In terms of pickoffs, Capuano’s most successful single campaign was 2005, when he snared a dozen runners over 219.0 innings. No pitcher has reached that mark since; its last occurrence before then came in 1992, when Terry Mulholland accumulated 15 pickoffs. In more advanced terms, that translated to six stolen base runs saved, a figure that only three other pitchers have topped since 2003:
Name | Year | Inn | SB | CS | CS% | PO | RsbP |
---|---|---|---|---|---|---|---|
Johnny Cueto | 2012 | 217.0 | 1 | 9 | 90% | 9 | 6 |
James Shields | 2011 | 249.1 | 6 | 5 | 45% | 12 | 6 |
Greg Smith | 2008 | 190.1 | 11 | 12 | 52% | 15 | 6 |
Chris Capuano | 2005 | 219.0 | 2 | 9 | 82% | 12 | 6 |
When you’re in the company of Cueto and Shields, you’ve done something right. Perhaps aided by that tenacity, Capuano pitched to a career-best (with Milwaukee) 3.99 ERA in 2005.
That would ultimately prove to be his zenith. Umpires dinged Capuano for four balks that year, which took a toll on his pickoff attempts:
Major League rules 8.01 and 8.05 apply to legal pitch deliveries and balks. The section that has been giving Capuano and Davis trouble is 8.05(c), which rules it a balk when, “the pitcher, while touching his plate, fails to step directly toward a base before throwing to that base.”
In practice, that means a pitcher must limit his stride within the 45-degree angle between first base and home plate.
…
According to Capuano, it’s beginning to have an effect. He has begun limiting his number of pickoff moves.

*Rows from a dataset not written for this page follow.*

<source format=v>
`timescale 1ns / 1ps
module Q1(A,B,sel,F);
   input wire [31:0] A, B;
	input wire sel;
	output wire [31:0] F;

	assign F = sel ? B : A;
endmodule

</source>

“You have to constantly try to change things up and use it more sparingly,” Capuano said. “It cuts down on your pickoffs, but it doesn’t affect your ability to keep runners close. You have to really make sure that you’re not cutting it close to the [45-degree] line. Moving that runner up on a balk is exactly what you’re trying not to do.”

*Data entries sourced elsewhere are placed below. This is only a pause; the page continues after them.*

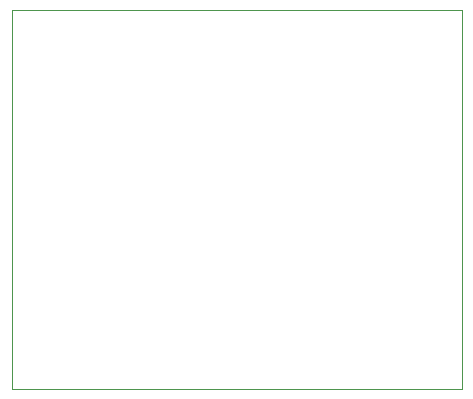
<source format=gm1>
G04 #@! TF.GenerationSoftware,KiCad,Pcbnew,(5.1.2)-1*
G04 #@! TF.CreationDate,2022-03-08T20:03:48-05:00*
G04 #@! TF.ProjectId,telemetry_breakout,74656c65-6d65-4747-9279-5f627265616b,rev?*
G04 #@! TF.SameCoordinates,Original*
G04 #@! TF.FileFunction,Profile,NP*
%FSLAX46Y46*%
G04 Gerber Fmt 4.6, Leading zero omitted, Abs format (unit mm)*
G04 Created by KiCad (PCBNEW (5.1.2)-1) date 2022-03-08 20:03:48*
%MOMM*%
%LPD*%
G04 APERTURE LIST*
%ADD10C,0.050000*%
G04 APERTURE END LIST*
D10*
X227330000Y-84074000D02*
X189230000Y-84074000D01*
X227330000Y-116205000D02*
X227330000Y-84074000D01*
X189230000Y-116205000D02*
X227330000Y-116205000D01*
X189230000Y-84074000D02*
X189230000Y-116205000D01*
M02*

</source>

In 2006, Capuano’s pickoffs fell to six, then to two in 2007. From there, he went to surgery, which harmed his throws. He told the New York Times in 2011 that the elbow injuries had forced him to change his delivery from the stretch. On the field, that meant that he only picked off nine runners between 2010 and 2015 — a third of what he had accomplished from 2004 to 2007, and in slightly more innings (694.0). Father Time claims us all, and Capuano, devilishly talented though he may have been, couldn’t escape that fate.
But enough of the doom and gloom. Let’s get to the best part: video! Sadly, no footage of Capuano’s Milwaukee pickoffs appears to exist; however, we can still watch him bust a move from later in his career. Here, he catches Starlin Castro in 2011 with the Mets:
Here, as a Dodger in 2012, he spies Garrett Richards leaning out too far:
Here, in a rare burst of competence for the Bronx Bombers, he hoses George Springer:
And, as one final treat, he’ll gun down Hayato Sakamoto in the Japan All-Star Series:
In all of these clips, we see the same characteristics — Capuano always has one eye on the runner, and when he sees him trailing the bag by enough (or taking off), he breaks from his delivery and rifles it to the first baseman. It’s that sort of move that assassinated so many runners while he pitched for the Brewers; although he never fulfilled his full potential, this area of his game made him one of the most captivating players to watch.
Since Capuano left the team five years ago, no one has really filled his shoes. Chris Narveson and Randy Wolf picked off a fair amount of runners, but their poor performance overall abbreviated their tenure in Milwaukee. Yovani Gallardo also stood out somewhat in this regard, and he likely will continue to do so for whichever team signs him in the coming months. That isn’t to say that the Brewers have no hope for the future. Jungmann notched seven pickoffs over his 632.2-inning minor-league career; more impressively, Josh Hader has racked up 12 in just 363.1 frames on the farm. If they can blossom into capable Major League starters, they could terrorize runners like Capuano once did.